**SUPPLIED PASSAGE**
◇ ◇ ◇ ◇

Wilson phrased his legal theory as quoted above. ECF No. 17, at 9.
Plaintiff also complains that the IRS's unsecured claim was changed multiple times in Silva's schedules. This can be explained because once the IRS's claim became a liquidated amount, and Silva increased the amount of the IRS's secured claim due to the value of Silva's homestead, the IRS's unsecured claim was reduced.
As to the fourth element-whether the debtor made the statement with fraudulent intent- Silva did not make any statements suggesting the omissions or false statements were made with fraudulent intent. The Court finds Silva's explanations credible as to why he originally listed his liabilities the way he did. Further, the Court cannot discern any attempt to prevent any creditor from learning about Silva's assets and liabilities. Silva repeatedly testified he disclosed his assets and liabilities to McGhee to the best of his knowledge and relied on McGhee's expertise to list the liabilities and assets appropriately. The Court also finds credible McGhee's explanations and rationale for the how the schedules were originally prepared and subsequently amended. The Court cannot find any basis to conclude that Silva purposely omitted any of his assets or liabilities.

◇ ◇ ◇ ◇

**RAW DATA**

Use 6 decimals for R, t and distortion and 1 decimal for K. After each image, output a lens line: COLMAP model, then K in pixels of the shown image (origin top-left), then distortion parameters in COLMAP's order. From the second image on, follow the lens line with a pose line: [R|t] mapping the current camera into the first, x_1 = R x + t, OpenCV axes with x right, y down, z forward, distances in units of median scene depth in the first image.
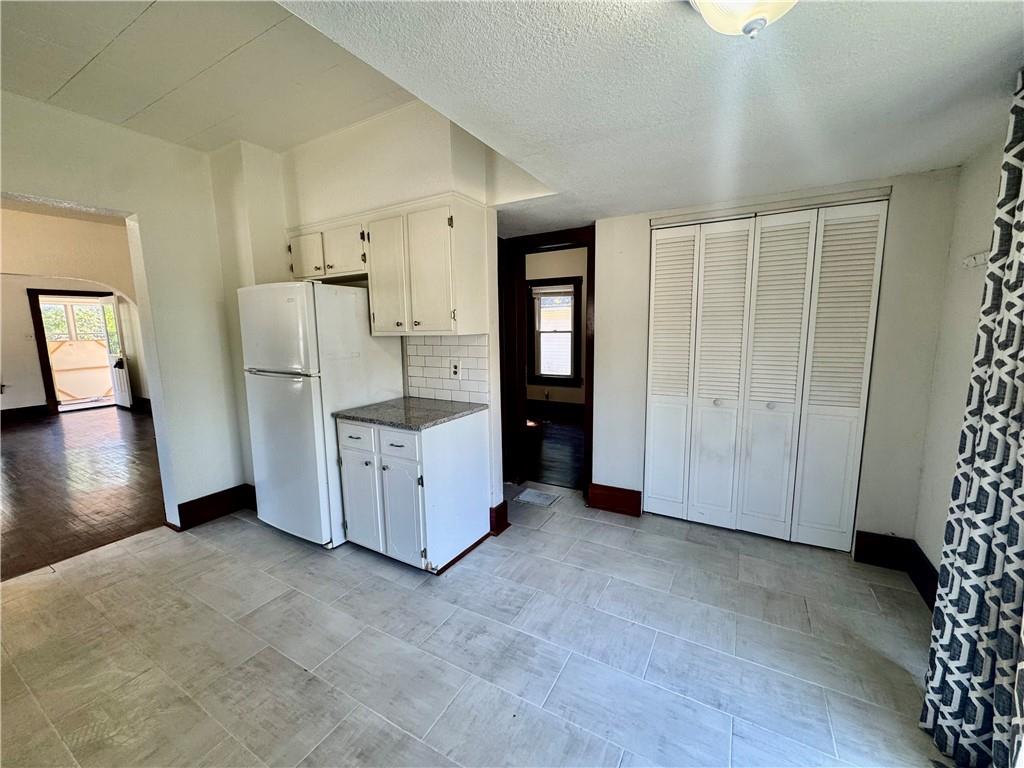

◇ ◇ ◇ ◇

**EXERCISE REQUIREMENTS**
A - According to the court opinion on Silva's bankruptcy schedules, whose expertise did Silva rely on to list his liabilities and assets?
B - Extend the court opinion on Silva's bankruptcy schedules by writing the passage that would follow its last sentence.

**RESULTS BY TASK**
A - McGhee's.

B -
The fifth element-the statements related materially to the bankruptcy case-the Court finds that none of the statements were material to the Silva's schedules and statement of financial affairs. As the Court has explained, most of Wilson's arguments concerned claimed exemptions to which the Wilson did not object. Failure to object undermines Wilson's materiality argument. The valuations that were corrected were based upon information later provided from third parties. More importantly, the decision to amend the schedules was by Silva's bankruptcy counsel, not Silva. The Court finds that none of the perceived omission were material and did not negatively affect Silva's chapter 7 case. Wilson has not carried his burden on showing a false oath under § 727(a)(4)(A).
Conclusion
In summary, Wilson has not met his burden in establishing a denial of discharge of debt under § 523(a)(6) or a denial of discharge under § 727(a)(4).
Accordingly, IT IS ORDERED that Wilson is granted a take nothing judgment against Silva and Wilson's claims for relief are DENIED WITH PREJUDICE.
IT IS FURTHER ORDERED that each party is to bear its own costs.
IT IS FURTHER ORDERED that all other relief is DENIED.